Since I ran into this issue and wasn’t really able to find anyone posting on this I thought I should put something together for anyone else that runs into it. I had an issue with a stack of 3750x switches where there was unicast flooding to all of the ports in the same VLAN. While doing research I came across suggestions of asymmetric l2 routes and timeout values for the arp tables and tcam table overruns. My issue turned out to be none of these, the arp timeout values where all increased and that didn’t solve the problem. My network if farily simple with a collapsed core and l2 asymmetric routing wasn’t the issue. The tcam tables were different not being overrun on this switches as it can handle 8K arp entries and I am no where near that.
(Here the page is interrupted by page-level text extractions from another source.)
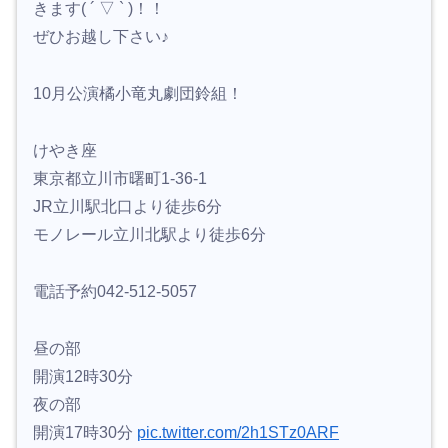
きます( ´ ▽ ` )！！
ぜひお越し下さい♪
10月公演橘小竜丸劇団鈴組！
けやき座
東京都立川市曙町1-36-1
JR立川駅北口より徒歩6分
モノレール立川北駅より徒歩6分
電話予約042-512-5057
昼の部
開演12時30分
夜の部
開演17時30分
pic.twitter.com/2h1STz0ARF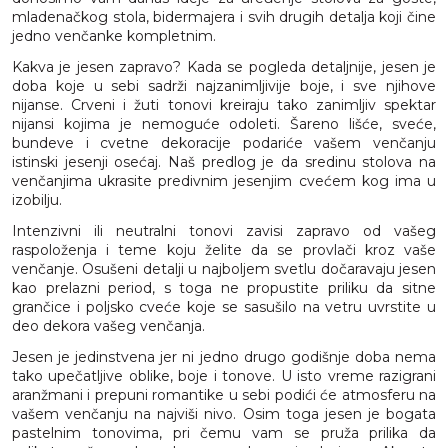
mladenačkog stola, bidermajera i svih drugih detalja koji čine
jedno venčanke kompletnim.
Kakva je jesen zapravo? Kada se pogleda detaljnije, jesen je
doba koje u sebi sadrži najzanimljivije boje, i sve njihove
nijanse. Crveni i žuti tonovi kreiraju tako zanimljiv spektar
nijansi kojima je nemoguće odoleti. Šareno lišće, sveće,
bundeve i cvetne dekoracije podariće vašem venčanju
istinski jesenji osećaj. Naš predlog je da sredinu stolova na
venčanjima ukrasite predivnim jesenjim cvećem kog ima u
izobilju.
Intenzivni ili neutralni tonovi zavisi zapravo od vašeg
raspoloženja i teme koju želite da se provlači kroz vaše
venčanje. Osušeni detalji u najboljem svetlu dočaravaju jesen
kao prelazni period, s toga ne propustite priliku da sitne
grančice i poljsko cveće koje se sasušilo na vetru uvrstite u
deo dekora vašeg venčanja.
Jesen je jedinstvena jer ni jedno drugo godišnje doba nema
tako upečatljive oblike, boje i tonove. U isto vreme razigrani
aranžmani i prepuni romantike u sebi podići će atmosferu na
vašem venčanju na najviši nivo. Osim toga jesen je bogata
pastelnim tonovima, pri čemu vam se pruža prilika da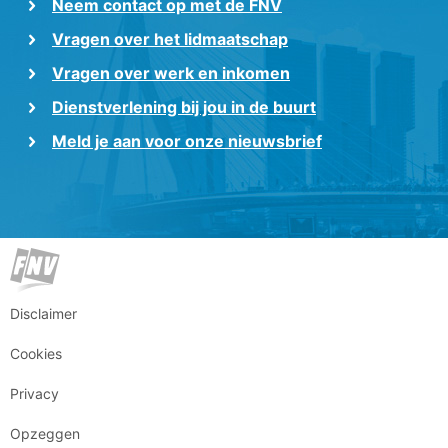
Neem contact op met de FNV
Vragen over het lidmaatschap
Vragen over werk en inkomen
Dienstverlening bij jou in de buurt
Meld je aan voor onze nieuwsbrief
Disclaimer
Cookies
Privacy
Opzeggen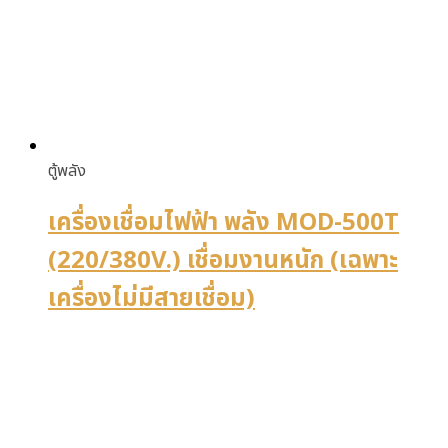
ตู้พลัง
เครื่องเชื่อมไฟฟ้า พลัง MOD-500T
(220/380V.) เชื่อมงานหนัก (เฉพาะ
เครื่องไม่มีสายเชื่อม)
So what did that leave me with? An issue where the ARP tables of all members of the stack were not getting updated in a timely manner. As seen below with the following command:
remote command all sh mac add count | i Total
Switch : 3 : (Master)
———————
Total Mac Addresses : 152
Total Mac Addresses : 585
Total Mac Addresses : 39
Total Mac Addresses : 381
Total Mac Addresses : 384
Total Mac Addresses : 22
Total Mac Addresses : 28
Total Mac Addresses : 178
Total Mac Addresses : 0
Total Mac Address Space Available: 6402
Switch : 1 :
————
Total Mac Addresses : 152
Total Mac Addresses : 585
Total Mac Addresses : 162
Total Mac Addresses : 22
Total Mac Addresses : 39
Total Mac Addresses : 381
Total Mac Addresses : 384
Total Mac Addresses : 28
Total Mac Addresses : 0
Total Mac Address Space Available: 6418
Switch : 2 :
————
Total Mac Addresses : 152
Total Mac Addresses : 585
Total Mac Addresses : 165
Total Mac Addresses : 22
Total Mac Addresses : 39
Total Mac Addresses : 381
Total Mac Addresses : 384
Total Mac Addresses : 28
Total Mac Addresses : 0
Total Mac Address Space Available: 6415
Switch : 4 :
————
Total Mac Addresses : 152
Total Mac Addresses : 585
Total Mac Addresses : 39
Total Mac Addresses : 381
Total Mac Addresses : 384
Total Mac Addresses : 22
Total Mac Addresses : 28
Total Mac Addresses : 140
Total Mac Addresses : 0
Total Mac Address Space Available: 6440
After many hours of troubleshooting with TAC, they finally came to the conclusion that we were hitting bug:
CSCut64281 Ports on Member of the stack takes long time to learn/age MAC addr
This was only evident in the 15.1x code train, this issue didn’t exist in 15.0 which is why some of my older switches weren’t seeing it. Only the brand new shiny ones I had installed last year. The fix was finally available in the last couple of months in 15.2.(2)E3. I finally finished testing the release on some slightly non prod switches and then decided to roll out to my campus, now I am seeing the following in the upgraded switches:
Switch : 3 : (Master)
———————
Total Mac Addresses : 142
Total Mac Addresses : 536
Total Mac Addresses : 44
Total Mac Addresses : 70
Total Mac Addresses : 30
Total Mac Addresses : 21
Total Mac Addresses : 27
Total Mac Addresses : 150
Total Mac Addresses : 0
Total Mac Address Space Available: 7151
Switch : 1 :
————
Total Mac Addresses : 142
Total Mac Addresses : 535
Total Mac Addresses : 44
Total Mac Addresses : 70
Total Mac Addresses : 30
Total Mac Addresses : 21
Total Mac Addresses : 27
Total Mac Addresses : 151
Total Mac Addresses : 0
Total Mac Address Space Available: 7151
Switch : 2 :
————
Total Mac Addresses : 142
Total Mac Addresses : 534
Total Mac Addresses : 44
Total Mac Addresses : 70
Total Mac Addresses : 30
Total Mac Addresses : 20
Total Mac Addresses : 27
Total Mac Addresses : 150
Total Mac Addresses : 0
Total Mac Address Space Available: 7154
Switch : 4 :
————
Total Mac Addresses : 142
Total Mac Addresses : 535
Total Mac Addresses : 44
Total Mac Addresses : 70
Total Mac Addresses : 30
Total Mac Addresses : 21
Total Mac Addresses : 27
Total Mac Addresses : 146
Total Mac Addresses : 0
Total Mac Address Space Available: 7156
While not perfect it definitely seems to be a lot better than the previous reports. I keep looking for the bug to be posted on Cisco’s site, but it is still private at this point.